If there has been a time when I told a client that “we can’t do that with WordPress” it is likely because I didn’t know that we could. The WordPress plugin Advanced Custom Fields allows me to create a custom backend for the client to easily edit the crazy things happening on the frontend. A well-coded WordPress website can have relationships between pages. We can ask the database to create menus. Custom post types and custom content makes some very cool stuff.

For example

Our client, Ward’s Nursery in Great Barrington, MA, is a wealth of garden knowledge. Everyone in town knows, when they have a question about plants, to ask someone at Ward’s. They are constantly answering questions over the phone, email, and in-person, every day. We wondered, could we leverage their website to provide answer to the most-asked questions? Could their website become an information resource for their customers to peruse? Since WordPress is already driven by a database and that database is searchable, why not feed it questions and answers for customers to search, read, and learn?!

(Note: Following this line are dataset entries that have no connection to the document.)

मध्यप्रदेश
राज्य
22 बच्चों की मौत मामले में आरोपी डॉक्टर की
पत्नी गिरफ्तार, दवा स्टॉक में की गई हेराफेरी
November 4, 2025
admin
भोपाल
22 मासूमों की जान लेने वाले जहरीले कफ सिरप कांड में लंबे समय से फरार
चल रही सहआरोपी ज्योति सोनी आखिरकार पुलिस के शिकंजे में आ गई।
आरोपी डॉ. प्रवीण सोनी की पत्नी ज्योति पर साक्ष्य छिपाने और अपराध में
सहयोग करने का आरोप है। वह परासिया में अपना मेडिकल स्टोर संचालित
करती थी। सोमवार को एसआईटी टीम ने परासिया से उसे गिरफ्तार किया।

We created a "custom post type" in WordPress and called it "FAQs". Ward’s staff can create a new FAQ by entering the question as the post title and answer the question in the content editor. The website visitor can now see a grid of questions and answers. We called it Ask the Experts. Customers can click to read the answer and see a few more FAQs related to the one they're reading. The search bar looks for the term in the question or the answer. Ward’s staff can create new FAQs at any time and the database will grow for years to come.

Staying safe

WordPress websites get hacked every day. It's is a popular platform and any exploit is quickly known across the internet. Hackers use software to make a list of sites that are eligable for their attack, then get to work, installing just a bit of code on thousands of sites. Two reasons a WordPress site is easy to hack are:

  1. WordPress core or its plugins are not up to date
  2. Weak passwords

The developers at WordPress are constantly evolving their software and at no cost to the people who use it. Security updates to WordPress are provided often, making it more secure than it was yesterday. Plugin authors have taken this work further by developing new ways to make websites difficult to attack. It is the website admin that is responsible for keeping their WordPress website up to date and out of easy reach for bad actors. A well-maintained WordPress site is not on the hacker’s list of easy prey.